Existen efectos que reducen el coste de maná, aumentan el daño o permiten recuperarlo. Por ejemplo, hay una carta que, si la utilizas como la primera de tu turno, te devuelve dos puntos de maná pese a costar tres.
También existen unos objetos llamados tótems, que nos otorgan una ventaja adicional al comienzo de cada combate. Estas pueden ser un punto más de daño, la posibilidad de tener una carta más… Por ello es muy importante intentar combinar estas sinergias para cada tipo de enfrentamiento. Te sientes como un verdadero estratega cuando la situación se desarrolla tal como la habías planeado. Es una de las razones por las que su combate está tan bien resuelto.

¿Desbloquear cartas o mejorar nuestras habilidades?
Death Howl posee un árbol de habilidades, aunque muy escueto. Las cartas tienen pertenencia y, si se usan fuera de su reino, su coste aumenta.
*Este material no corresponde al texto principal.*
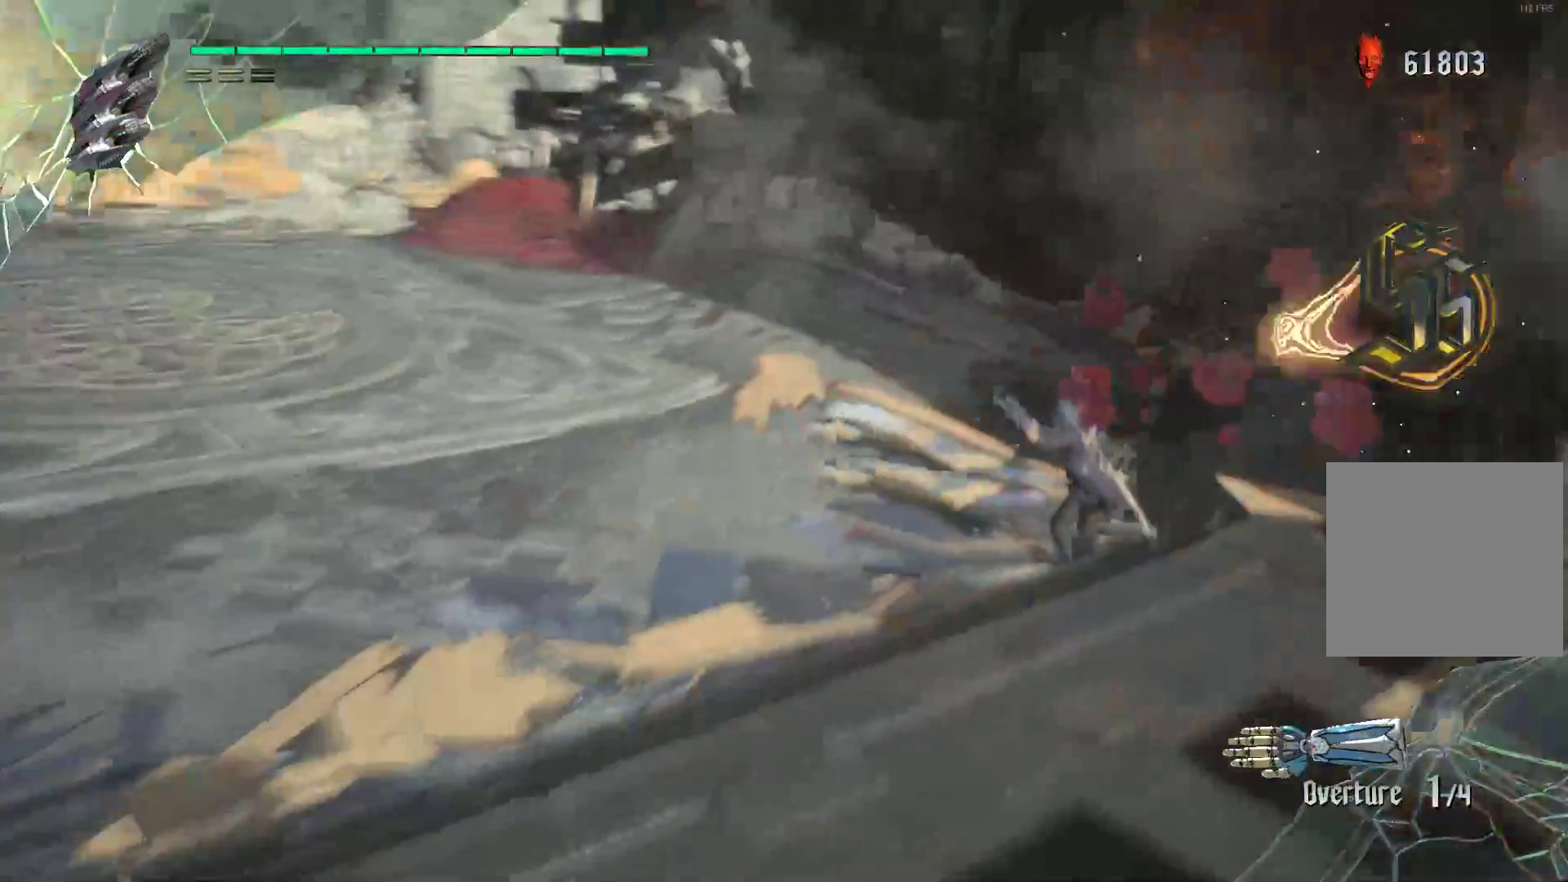
{"buttons": ["R2"], "left_stick": "up-left", "right_stick": "left", "events": [[276, "R1", "up"]]}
En dicho árbol de habilidades, podremos eliminar este sobrecoste, como también la posibilidad de que obtengamos una carta al eliminar a un enemigo. Dicha carta te otorgará una habilidad del enemigo derrotado. Cada enemigo derrotado nos otorgará una lágrima. Al reunir un número determinado, obtenemos un punto de habilidad. Sin embargo, estas lágrimas también son necesarias para crear nuestras cartas.
Por tanto, debemos pensar en todo momento en qué centrarnos: mejores cartas o habilidades. Mucho cuidado con afrontar combates con un número elevado de lágrimas. Si perdemos en combate, las lágrimas se quedarán en ese enfrentamiento y en la misma casilla donde hemos cascado.
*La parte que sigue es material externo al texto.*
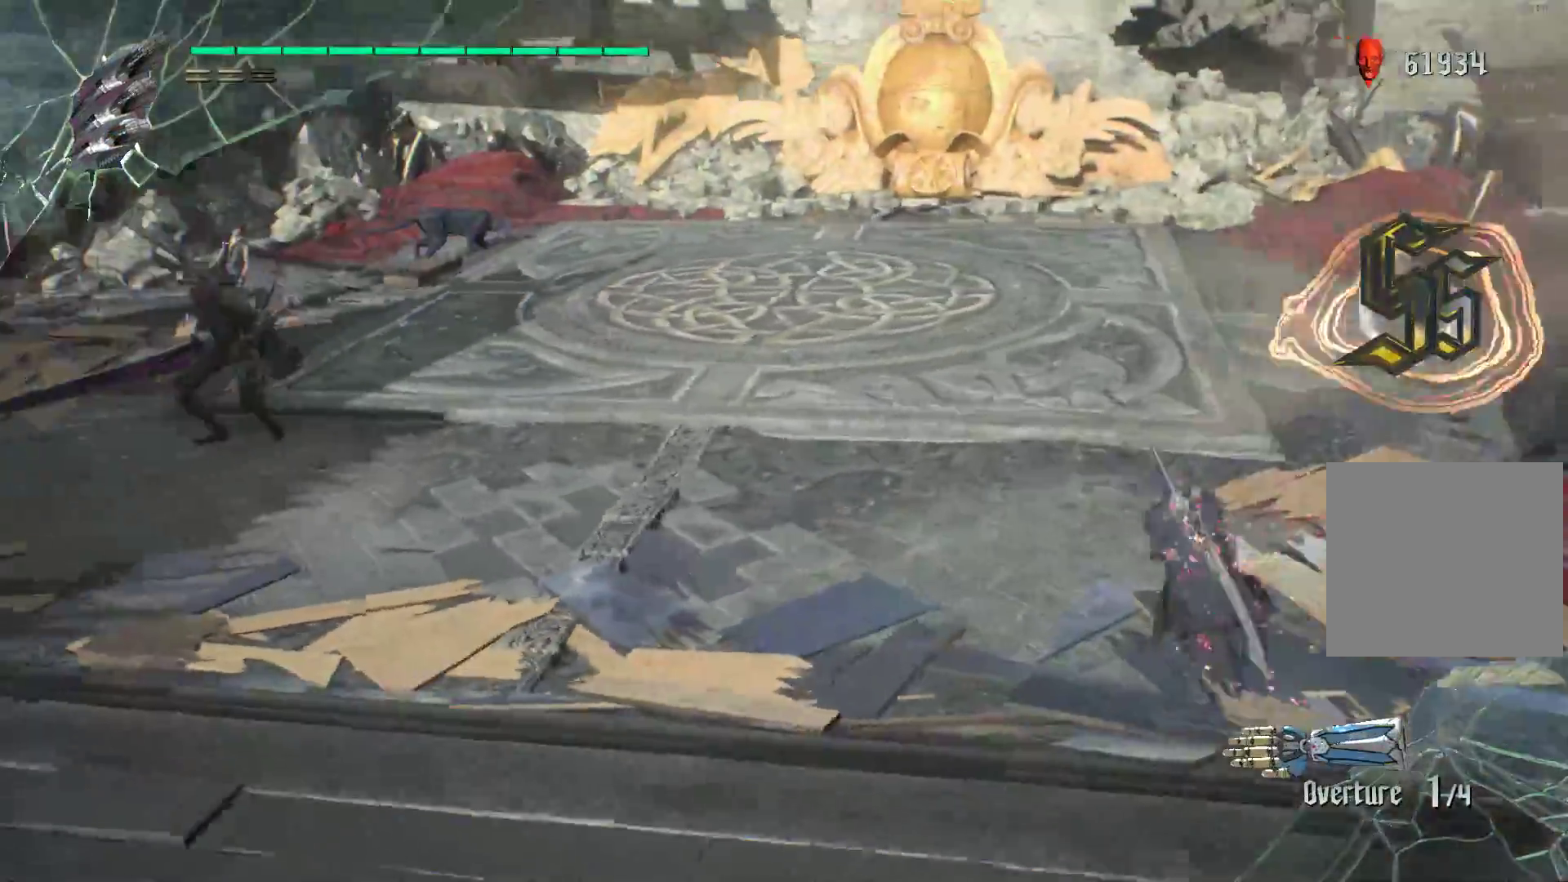
{"buttons": ["R2"], "left_stick": "up-left", "right_stick": "left", "events": [[345, "R1", "down"], [345, "R2", "up"], [466, "R1", "up"], [466, "R2", "down"]]}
Además, habitualmente tendremos cuatro o cinco turnos para llegar a esa casilla hasta recuperarlas. De lo contrario, desaparecen.

Impecable en lo técnico y lo artístico
Todo está en orden en estos apartados. El rendimiento es magnífico y no he sufrido bugs de ningún tipo. El diseño artístico transmite una oscuridad opresiva, pero suntuosa.
El pixel art, sin excesivos detalles en el escenario, consigue transmitir la soledad que siente la protagonista y el terror al que se enfrenta. En cuanto a lo visual y lo sonoro recuerda mucho al indie de cartas Inscryption.
También maneja un terror ligado a lo oculto y lo sobrenatural. Death Howl fabrica una atmósfera de terror gracias a sus silencios y sus efectos FX de sonidos rugosos, propios de un mundo prohibido.
Duración
Al ser un souls, una de sus señas de identidad es la dificultad. En muchos casos no se debe a combates concretos, sino a la cantidad de enfrentamientos consecutivos que debemos superar.
La historia puede alargarse hasta las 25 horas. Si completas todo el mapeado, puede llegar fácilmente a las 40 horas. Además de la misión principal, existen diversas misiones secundarias con su propia dificultad. En la mayoría debes llevar una carta en forma de objeto a un personaje.
El reto está en que no puedes hacer viaje rápido y esa carta ocupa un espacio en tu mazo, sustituyendo a otra que ya tenías.
Valoración: un soulslike fresco y diferente
En un panorama donde los juegos que referencian a Dark Souls pueden llegar a ser muy parecidos entre sí, aparece Death Howl. Un camino por los reinos más oscuros para resucitar a tu hijo. Una historia más emocional, menos confusa y definitivamente críptica. Un estilo artístico que rebosa creatividad y brillantez por todas partes.
A ello se suma un combate por turnos exquisito y desafiante, junto a un sistema de construcción de mazos variado y divertido.
Llega a finales de año, pero es uno de los mejores títulos que he podido jugar en este 2025. Al mismo tiempo, es una de las propuestas más interesantes del género soulslike. Tiene a las puertas una edición en formato físico a cargo de Tesura. Desde aquí os lo recomiendo a poco que os guste el género: merece una oportunidad entre tanto soulslike clónico.